Book keeping. I have no formal training, or background in book keeping/accounting. It’s a learn as you go approach around here. I have become very resourceful, and good at making phone calls to get answers to questions. I have developed a great relationship with our accountant whom we talk about our families and farm struggles with regularly. I have learned a lot and continue to learn a lot about farming through the lens of Quickbooks, and all things book keeping!
House wife. One of the biggest lessons I learned at an excelerated rate was being the “mom” of the house. When you marry a man with children there really is no honeymoon phase. You step immediately into a role of “care giving”. So I learned on the fly how to manage a home, on a farm, with children, and a full time job. The kids were great, they warmed up to me right away and things ran smoothly when they would come to spend their time with us. It is a big change going from being single to being part of a family! I have loved the opportunity and blessing of making a house our home over the years.

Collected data
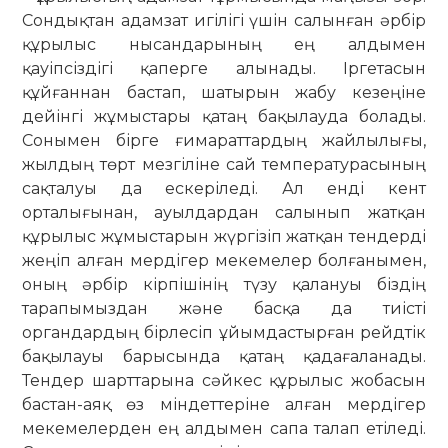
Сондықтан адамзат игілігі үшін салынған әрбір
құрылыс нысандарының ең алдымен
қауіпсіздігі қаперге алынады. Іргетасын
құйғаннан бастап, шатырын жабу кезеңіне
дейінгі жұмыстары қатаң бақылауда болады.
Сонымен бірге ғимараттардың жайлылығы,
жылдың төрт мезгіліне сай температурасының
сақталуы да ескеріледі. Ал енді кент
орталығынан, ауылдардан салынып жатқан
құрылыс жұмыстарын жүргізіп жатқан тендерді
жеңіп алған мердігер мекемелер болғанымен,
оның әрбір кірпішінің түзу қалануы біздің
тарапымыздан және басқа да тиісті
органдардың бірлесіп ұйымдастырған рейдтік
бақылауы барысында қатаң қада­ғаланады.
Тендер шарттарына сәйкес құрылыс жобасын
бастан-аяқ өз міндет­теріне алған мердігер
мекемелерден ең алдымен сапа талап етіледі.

* * *

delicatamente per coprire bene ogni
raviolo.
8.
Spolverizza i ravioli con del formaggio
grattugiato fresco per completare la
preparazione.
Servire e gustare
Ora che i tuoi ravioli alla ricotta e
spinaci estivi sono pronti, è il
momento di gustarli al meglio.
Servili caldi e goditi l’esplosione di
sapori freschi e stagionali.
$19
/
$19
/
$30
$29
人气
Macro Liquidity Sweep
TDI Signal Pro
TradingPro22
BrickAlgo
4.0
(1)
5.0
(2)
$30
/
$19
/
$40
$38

---

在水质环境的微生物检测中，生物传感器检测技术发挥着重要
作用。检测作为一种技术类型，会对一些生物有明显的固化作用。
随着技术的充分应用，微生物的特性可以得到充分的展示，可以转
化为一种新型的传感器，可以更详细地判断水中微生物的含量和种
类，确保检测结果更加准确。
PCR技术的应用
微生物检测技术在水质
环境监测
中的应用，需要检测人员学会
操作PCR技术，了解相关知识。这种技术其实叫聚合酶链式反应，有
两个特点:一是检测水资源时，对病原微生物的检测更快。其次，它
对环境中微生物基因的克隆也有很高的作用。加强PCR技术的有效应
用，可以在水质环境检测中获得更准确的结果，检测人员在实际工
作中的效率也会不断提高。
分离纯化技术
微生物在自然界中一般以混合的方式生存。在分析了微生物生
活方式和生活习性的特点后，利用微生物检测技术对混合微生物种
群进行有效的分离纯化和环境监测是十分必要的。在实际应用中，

[Work request A] Output the farm-life passage word for word. Begin at the words "Book keeping. I" and stop after "things book keeping!".
[Work request B] For each statement, say yes or no depending on whether it agrees with the farm-life passage, and quote the words of the passage that decide it: (i) The writer has formal training in book keeping. (ii) The kids warmed up to the writer right away. (iii) Marrying a man with children came with a honeymoon phase.

[Result A]
Book keeping. I have no formal training, or background in book keeping/accounting. It’s a learn as you go approach around here. I have become very resourceful, and good at making phone calls to get answers to questions. I have developed a great relationship with our accountant whom we talk about our families and farm struggles with regularly. I have learned a lot and continue to learn a lot about farming through the lens of Quickbooks, and all things book keeping!

[Result B]
(i) No: "I have no formal training, or background in book keeping/accounting."
(ii) Yes: "they warmed up to me right away"
(iii) No: "When you marry a man with children there really is no honeymoon phase."